*** Opening MATERIAL FOR THE TASK ***
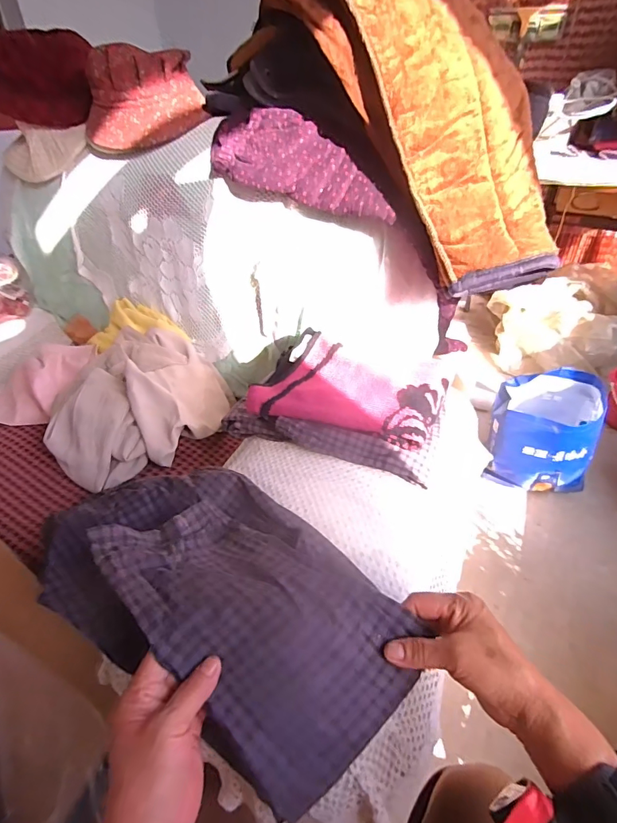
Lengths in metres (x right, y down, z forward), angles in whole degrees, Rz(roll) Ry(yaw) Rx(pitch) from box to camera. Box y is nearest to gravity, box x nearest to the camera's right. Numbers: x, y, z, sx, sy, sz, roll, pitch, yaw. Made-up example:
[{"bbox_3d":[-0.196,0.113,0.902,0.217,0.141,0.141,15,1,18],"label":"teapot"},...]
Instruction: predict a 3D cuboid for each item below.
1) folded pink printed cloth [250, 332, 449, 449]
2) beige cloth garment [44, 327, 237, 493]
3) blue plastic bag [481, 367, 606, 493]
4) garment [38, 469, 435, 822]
*** Closing MATERIAL FOR THE TASK ***
*** Opening MATERIAL FOR THE TASK ***
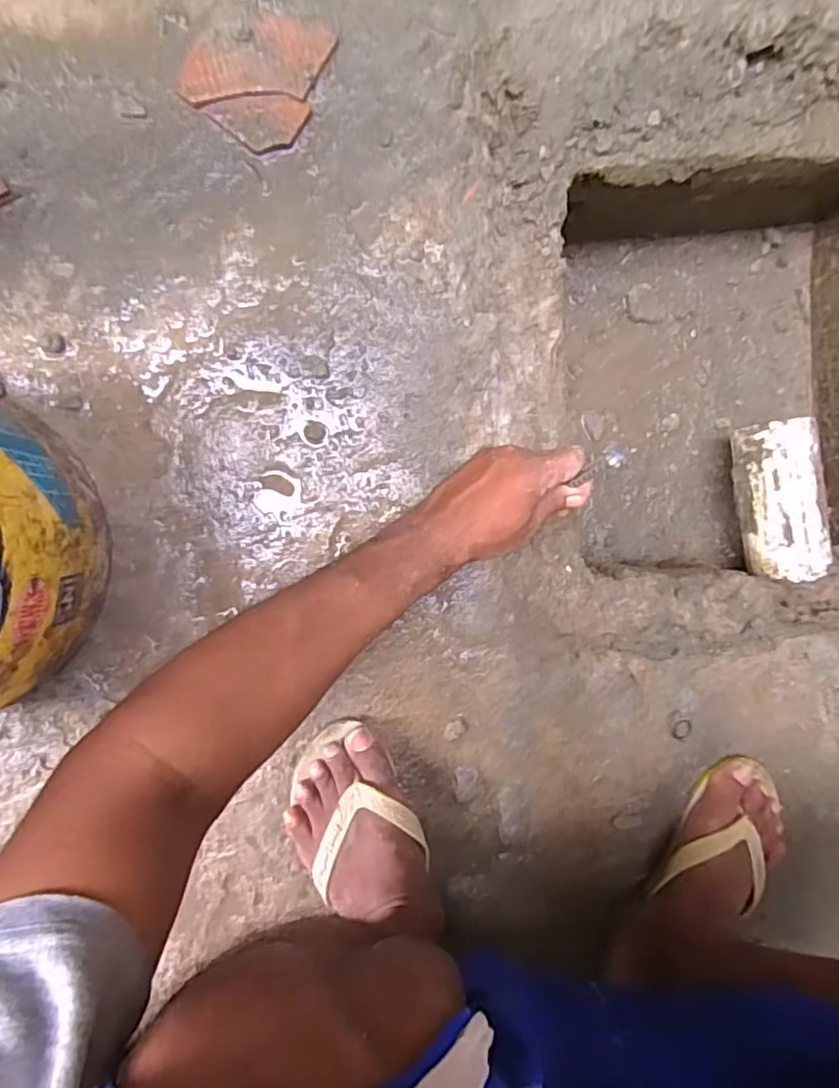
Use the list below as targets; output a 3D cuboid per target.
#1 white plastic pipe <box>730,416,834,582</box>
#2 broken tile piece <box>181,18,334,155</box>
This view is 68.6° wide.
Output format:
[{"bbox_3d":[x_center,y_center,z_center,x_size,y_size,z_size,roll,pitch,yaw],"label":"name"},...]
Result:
*** Closing MATERIAL FOR THE TASK ***
YOUR INSTRUCTIONS →
Using the entries above, extract exactly the span from the line with "2) beige cloth garment [44, 327, 237, 493]" to the line with "4) garment [38, 469, 435, 822]", both lines included; leave out everything else.

THE COMPLETED TASK →
2) beige cloth garment [44, 327, 237, 493]
3) blue plastic bag [481, 367, 606, 493]
4) garment [38, 469, 435, 822]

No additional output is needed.